TEXTO FORNECIDO
■ ■ ■
No ano de 1985, por isso quatro anos depois do arranque do jornal "O Mês de Guisande", pretendia-se que a sua distribuição beneficiasse do porte-pago, um apoio do Estado, o que permitia a sua distribuição pelos correios sem custos. Para tal o jornal teve que se integrar numa associação e dessa necessidade foi fundada a ACJG - Associação Cultural da Juventude de Guisande, que assim, para além do jornal começou a desenvolver e a promover várias iniciativas de índole cultural, recreativo e desportivo. O jornal fazia parte do IPIR - Instituto Português da Imprensa Regional. Por sua vez, a associação inscreveu-se também no RNAJ - Registo Nacional do Associativismo Jovem e no FAOJ - Fundo de Apoio aos Organismos Juvenis (actualmente extinto, existindo no mesmo âmbito o IPDJ - Instituto Português do Desporto e Juventude).
A ACJG foi ainda membro fundador da ainda existente Federação das Colectividades de Cultura e Recreio do Concelho de Santa Maria da Feira.
Ainda em termos de relacionamento junto de entidades oficiais, precisamente em Janeiro de 1987 a ACJG consegue o registo do jornal na Direcção Geral da Comunicação Social.

Algum tempo mais tarde, já pelo final da década de 80, a Associação ACJG dá um passo importante no melhoramento do jornal e compra, mesmo que em segunda mão, um equipamento de impressão pelo sistema offset. Simultaneamente um equipamento complementar que permitia gravar matrizes por um processo diferente e com base em originais já produzidos por um computador que também fora comprado, no que foi um passo importante na qualidade do jornal.

Este novo sistema permitiu o aumento do formato (formato específico da máquina mas próximo do A3) e possibilitava um grafismo mais arrojado e mesmo a introdução de fotografias. Também era possível imprimir a duas cores o que normalmente se fazia para distinguir o grafismo do título do jornal. Mesmo assim, este processo de utilização de duas cores, preto como base e vermelho ou azul, obrigava a uma limpeza dos rolos da máquina de impressão já que esta apenas permitia o uso de uma cor de cada vez. Neste contexto, quando se imprimia um cabeçalho a cores fazia-se em quantidade suficiente para várias edições.



A máquina de gravação das matrizes para o sistema offset.




A máquina de queima da matriz  para o sistema offset.



Algumas das matrizes usadas no sistema de impressão offser. Eram em cartão, mas também podem ser metálicas, estas sobretudo usadas para fotografias. As matrizes acima referem-se já às últimas edições do jornal, na primeira metade dos anos 90.


A máquina de impressão offset, adquirida em segunda-mão e que a partir de 1987 possibilita a introdução de cores no jornal.
■ ■ ■
AÇÃO PEDIDA 1
Por favor, responda a estas perguntas com base no texto sobre o jornal "O Mês de Guisande":
(a) Em que ano foi fundada a ACJG?
(b) Em que mês e ano obteve a ACJG o registo do jornal na Direcção Geral da Comunicação Social?
(c) Para que eram sobretudo usadas as matrizes metálicas?
AÇÃO PEDIDA 2
Prolongue o texto sobre o jornal "O Mês de Guisande" a partir do ponto em que termina.
Este material provém de uma fonte distinta.

[Itens armazenados]
■ ■ ■
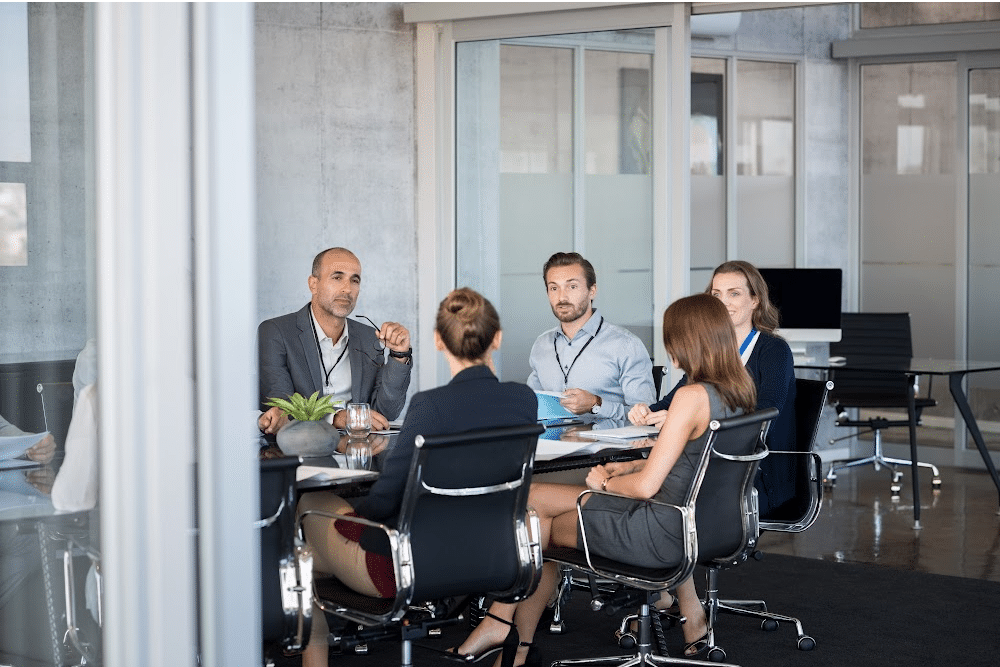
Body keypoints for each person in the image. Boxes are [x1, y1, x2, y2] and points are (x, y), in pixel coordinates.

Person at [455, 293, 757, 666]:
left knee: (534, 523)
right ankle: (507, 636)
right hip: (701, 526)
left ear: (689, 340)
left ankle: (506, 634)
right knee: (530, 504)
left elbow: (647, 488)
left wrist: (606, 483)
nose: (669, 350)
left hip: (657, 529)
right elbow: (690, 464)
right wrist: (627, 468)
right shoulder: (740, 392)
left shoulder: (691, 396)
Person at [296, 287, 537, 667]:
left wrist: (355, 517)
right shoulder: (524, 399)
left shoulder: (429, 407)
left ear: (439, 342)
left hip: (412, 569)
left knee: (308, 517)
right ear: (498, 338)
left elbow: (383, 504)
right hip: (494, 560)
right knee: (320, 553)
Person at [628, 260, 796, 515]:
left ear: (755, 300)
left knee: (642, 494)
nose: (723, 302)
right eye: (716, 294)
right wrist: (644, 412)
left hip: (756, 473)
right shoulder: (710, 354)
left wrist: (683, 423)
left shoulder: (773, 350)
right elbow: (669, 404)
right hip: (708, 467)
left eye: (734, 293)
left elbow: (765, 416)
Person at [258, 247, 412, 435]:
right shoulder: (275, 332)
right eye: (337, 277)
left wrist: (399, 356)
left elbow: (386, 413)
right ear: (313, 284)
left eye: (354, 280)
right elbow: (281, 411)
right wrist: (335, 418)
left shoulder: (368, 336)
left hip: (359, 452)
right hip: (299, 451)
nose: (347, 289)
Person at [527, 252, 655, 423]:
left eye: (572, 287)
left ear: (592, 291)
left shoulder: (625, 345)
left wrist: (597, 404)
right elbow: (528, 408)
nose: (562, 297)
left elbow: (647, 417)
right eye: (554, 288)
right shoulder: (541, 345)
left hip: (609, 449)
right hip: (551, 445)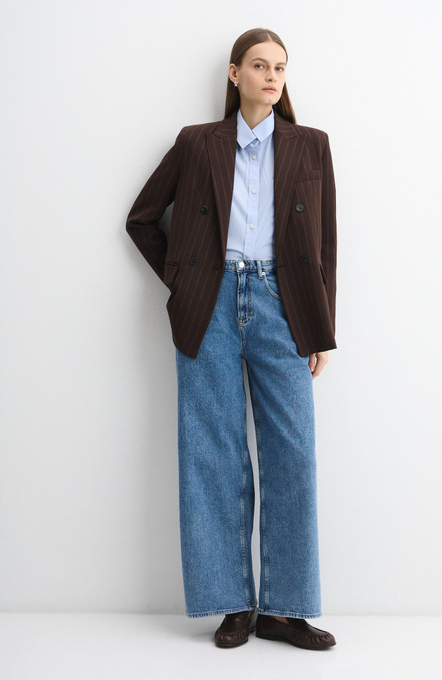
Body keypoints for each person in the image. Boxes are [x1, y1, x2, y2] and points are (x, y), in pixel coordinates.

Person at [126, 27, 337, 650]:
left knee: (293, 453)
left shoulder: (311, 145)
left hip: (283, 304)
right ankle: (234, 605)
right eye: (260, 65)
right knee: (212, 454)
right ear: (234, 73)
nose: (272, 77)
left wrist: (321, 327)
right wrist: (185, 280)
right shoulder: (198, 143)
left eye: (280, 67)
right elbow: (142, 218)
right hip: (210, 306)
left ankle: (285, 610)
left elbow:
■ ■ ■
RESULTADO DA TAREFA 1
(a) Em 1985.
(b) Em Janeiro de 1987.
(c) Sobretudo para fotografias.

RESULTADO DA TAREFA 2
Apesar desta evolução nos meios e equipamentos e na consequente melhoria gráfica do jornal, a verdade é que eram ainda processos algo complexos e por vezes era um quebra cabeças fazer funcionar correctamente a impressora, nomeadamente no equilíbrio da distribuição da tinta o que frequentemente originava folhas esborratadas e consequente desperdício de papel. Como se disse, era uma máquina usada, o que naturalmente já perdera alguma eficiência. A matriz ou molde, num cartão cor-de-rosa, tinha que se manter impermeável à tinta nas zonas sem texto ou imagens o que se conseguia com a distribuição equilibrada de um líquido próprio, esverdeado, a que chamávamos de "molha". Ora quando este líquido não era distribuído de forma constante e uniforme o original era invadido de tinta mesmo nas zonas brancas o que fazia que a impressão saísse esborratada. Era necessário parar a impressão e limpar a matriz mas desde logo perdia as características para uma boa impressão.

Em todo o caso, apesar destas limitações no equipamento e meio de reprodução, a verdade é que se manteve assim até ao final da primeira série, em 1994 e por essa altura as edições apresentavam uma qualidade muito aceitável, tanto no grafismo como na impressão.

Mais tarde, em 2006, já com o jornal integrado na Associação Cultural de Guisande "O Despertar", resultante da fusão da Associação Cultural da Juventude de Guisande com o Centro Cultural e Recreativo "O Despertar",  a nova direcção então liderada pelo Artur Costa relançou o jornal, mas já com a impressão em sistema de fotocopiadora e com o uso recorrente da cor. Era já uma nova era em que a fotocópia tornou-se um método generalizado e mais económico, por isso a meio caminho da impressão profissional.
Infelizmente, ao fim de pouco mais de uma dezena de edições, por diversos motivos, incluindo a de falta de pessoal para dar continuidade ao projecto, o jornal voltou a parar e desde então continua à espera de outros tempos e outras vontades.

A história do jornal "O Mês de Guisande" está, naturalmente por fazer e estes apontamentos, a que se juntarão outros, são apenas um breve e sucinto resumo de algumas das principais etapas ou momentos.
Com tempo, quem sabe, talvez se desenvolva e pormenorize mais esta história que mesmo não tendo sido longa abarca um período importante do que foi o movimento associativo juvenil na nossa freguesia de Guisande e da sua dinâmica no contexto social, cultural e recreativo.

O jornal "O Mês de Guisande", sobretudo na sua primeira fase ou série, desempenhou um papel importante na freguesia e ao longo desse período tornou-se um factor dinâmico das diversas vertentes da freguesia, nomeadamente no sentido de consciência crítica da componente do poder local, ajudando a identificar e a escrutinar assuntos do interesse geral da freguesia, tornando-a mais consciente de si própria.
O poder local desse período acabou por ser valorizado pela acção do jornal porque sabia da sua importância e no papel que desempenhava.  É certo que em algumas situações e momentos o jornal era alvo de alguns ataques de maldicência, principalmente por parte de sectores ou pessoas não habituadas a algum escrutínio e a alguma crítica, mas essa era uma inevitabilidade própria de qualquer jornal, mesmo que de índole local.

No geral, o jornal "O Mês de Guisande" durante os períodos em que foi publicado foi um importante elemento que valorizou a freguesia de Guisande e representava em muito a sua dinâmica nos contextos social, cultural, recreativo e desportivo.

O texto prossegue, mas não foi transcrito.